**What is required**:
For the records below, print the lines from the line with "Regulamin treści i opinii" through the line with "Koniec autosabotazu" exactly as written; include both end lines and exclude the rest.

(Extracted page text data)
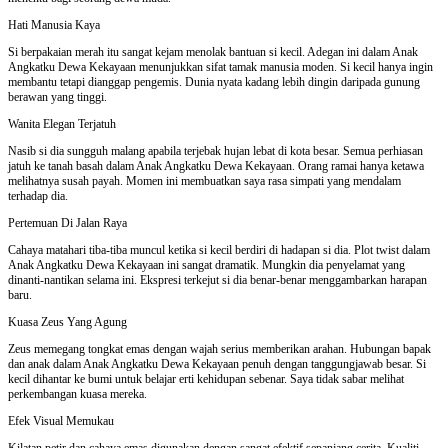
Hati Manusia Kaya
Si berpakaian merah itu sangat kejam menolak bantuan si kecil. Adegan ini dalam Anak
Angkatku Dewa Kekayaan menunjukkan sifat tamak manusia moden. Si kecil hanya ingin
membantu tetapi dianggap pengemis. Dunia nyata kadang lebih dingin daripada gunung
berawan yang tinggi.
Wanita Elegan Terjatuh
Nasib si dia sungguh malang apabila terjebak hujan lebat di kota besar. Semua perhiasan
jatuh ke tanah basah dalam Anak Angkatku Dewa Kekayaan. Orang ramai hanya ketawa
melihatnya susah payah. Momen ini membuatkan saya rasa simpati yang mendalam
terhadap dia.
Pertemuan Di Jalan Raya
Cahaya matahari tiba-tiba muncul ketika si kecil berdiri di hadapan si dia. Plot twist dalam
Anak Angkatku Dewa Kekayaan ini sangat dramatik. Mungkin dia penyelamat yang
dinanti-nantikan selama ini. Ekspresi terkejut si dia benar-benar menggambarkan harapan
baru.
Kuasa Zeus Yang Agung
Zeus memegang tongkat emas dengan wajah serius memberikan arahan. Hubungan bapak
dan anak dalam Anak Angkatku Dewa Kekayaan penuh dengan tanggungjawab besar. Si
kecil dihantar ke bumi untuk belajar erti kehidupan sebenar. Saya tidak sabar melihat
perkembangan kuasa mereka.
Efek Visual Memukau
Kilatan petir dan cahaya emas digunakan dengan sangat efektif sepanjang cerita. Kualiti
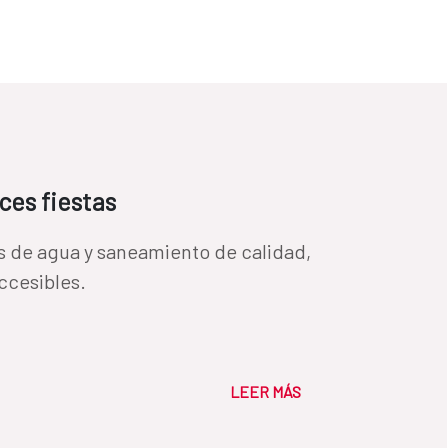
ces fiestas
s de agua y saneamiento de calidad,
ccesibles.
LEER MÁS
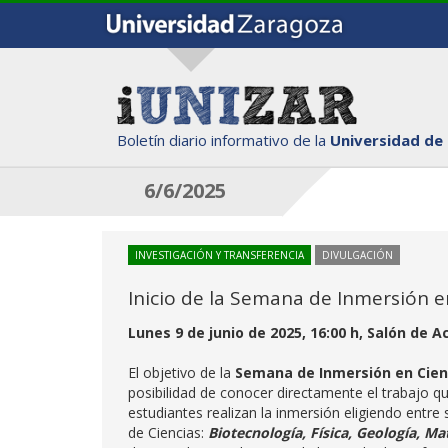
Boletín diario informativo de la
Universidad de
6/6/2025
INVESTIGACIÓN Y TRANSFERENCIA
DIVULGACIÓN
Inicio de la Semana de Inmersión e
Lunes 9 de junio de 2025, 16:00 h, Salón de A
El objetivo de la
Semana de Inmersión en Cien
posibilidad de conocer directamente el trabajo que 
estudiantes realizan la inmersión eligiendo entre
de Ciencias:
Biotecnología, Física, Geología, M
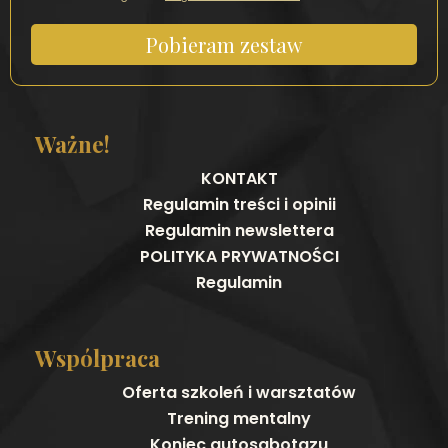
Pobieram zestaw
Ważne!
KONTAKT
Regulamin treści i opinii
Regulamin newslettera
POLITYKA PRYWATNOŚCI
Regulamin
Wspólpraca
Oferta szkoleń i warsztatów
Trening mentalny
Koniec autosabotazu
--
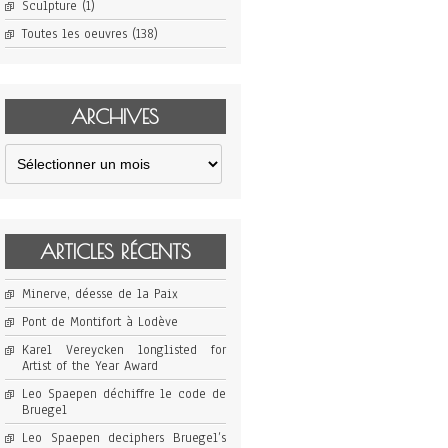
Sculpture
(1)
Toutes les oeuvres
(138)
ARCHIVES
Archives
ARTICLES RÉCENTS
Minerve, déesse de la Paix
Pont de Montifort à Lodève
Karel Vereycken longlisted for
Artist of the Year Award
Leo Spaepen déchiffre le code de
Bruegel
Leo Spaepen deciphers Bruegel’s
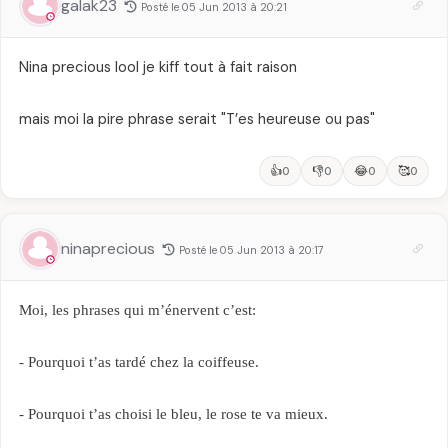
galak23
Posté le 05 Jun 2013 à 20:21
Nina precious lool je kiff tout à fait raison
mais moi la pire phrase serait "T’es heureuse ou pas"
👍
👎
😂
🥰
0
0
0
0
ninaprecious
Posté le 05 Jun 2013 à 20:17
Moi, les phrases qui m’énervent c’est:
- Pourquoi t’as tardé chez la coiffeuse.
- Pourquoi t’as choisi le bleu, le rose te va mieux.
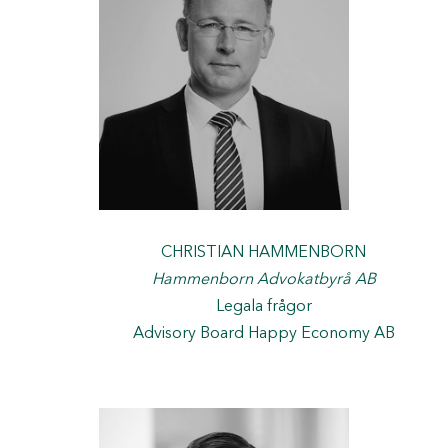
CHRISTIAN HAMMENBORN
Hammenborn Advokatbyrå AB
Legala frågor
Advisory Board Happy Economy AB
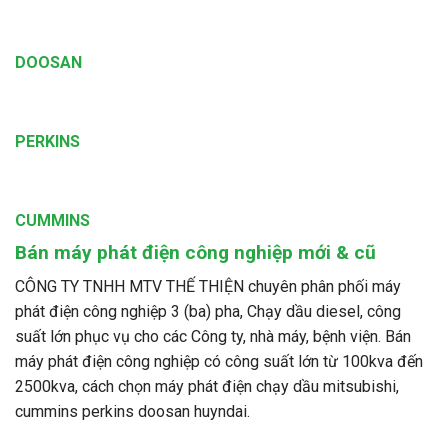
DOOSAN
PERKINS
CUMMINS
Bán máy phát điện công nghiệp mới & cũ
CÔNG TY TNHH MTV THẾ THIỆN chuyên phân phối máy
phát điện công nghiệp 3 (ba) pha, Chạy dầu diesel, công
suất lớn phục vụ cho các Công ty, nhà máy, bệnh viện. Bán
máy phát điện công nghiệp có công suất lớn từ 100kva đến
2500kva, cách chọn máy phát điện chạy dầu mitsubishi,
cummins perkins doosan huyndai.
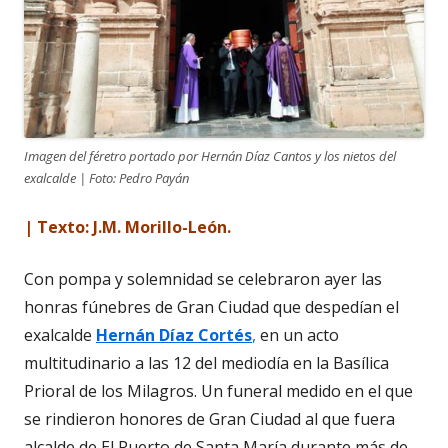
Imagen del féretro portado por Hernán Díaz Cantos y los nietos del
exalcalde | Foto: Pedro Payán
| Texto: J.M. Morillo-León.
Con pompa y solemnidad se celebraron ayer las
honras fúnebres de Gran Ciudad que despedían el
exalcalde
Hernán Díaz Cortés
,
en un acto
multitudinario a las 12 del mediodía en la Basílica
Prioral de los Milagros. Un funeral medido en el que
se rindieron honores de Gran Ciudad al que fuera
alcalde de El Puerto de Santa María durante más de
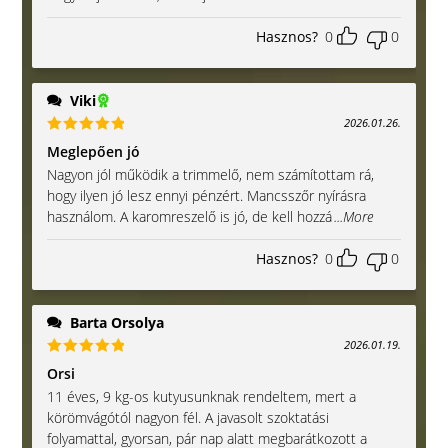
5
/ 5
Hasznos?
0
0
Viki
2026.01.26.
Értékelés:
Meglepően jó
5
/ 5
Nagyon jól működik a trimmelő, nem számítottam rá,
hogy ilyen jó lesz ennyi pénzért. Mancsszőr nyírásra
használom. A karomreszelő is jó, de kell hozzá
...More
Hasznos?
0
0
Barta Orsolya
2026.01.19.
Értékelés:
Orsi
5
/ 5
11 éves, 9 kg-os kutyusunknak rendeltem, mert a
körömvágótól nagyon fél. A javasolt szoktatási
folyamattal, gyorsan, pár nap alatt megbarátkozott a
--
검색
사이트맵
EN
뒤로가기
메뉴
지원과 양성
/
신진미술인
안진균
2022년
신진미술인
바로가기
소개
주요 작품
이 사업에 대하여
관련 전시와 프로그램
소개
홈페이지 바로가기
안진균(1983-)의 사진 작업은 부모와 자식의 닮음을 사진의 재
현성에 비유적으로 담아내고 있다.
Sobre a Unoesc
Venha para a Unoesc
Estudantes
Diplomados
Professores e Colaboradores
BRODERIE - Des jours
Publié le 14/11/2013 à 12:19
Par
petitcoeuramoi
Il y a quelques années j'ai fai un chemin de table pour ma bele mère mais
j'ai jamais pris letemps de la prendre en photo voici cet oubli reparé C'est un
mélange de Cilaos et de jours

**Solution for this task**:
Regulamin treści i opinii
Regulamin newslettera
POLITYKA PRYWATNOŚCI
Regulamin
Wspólpraca
Oferta szkoleń i warsztatów
Trening mentalny
Koniec autosabotazu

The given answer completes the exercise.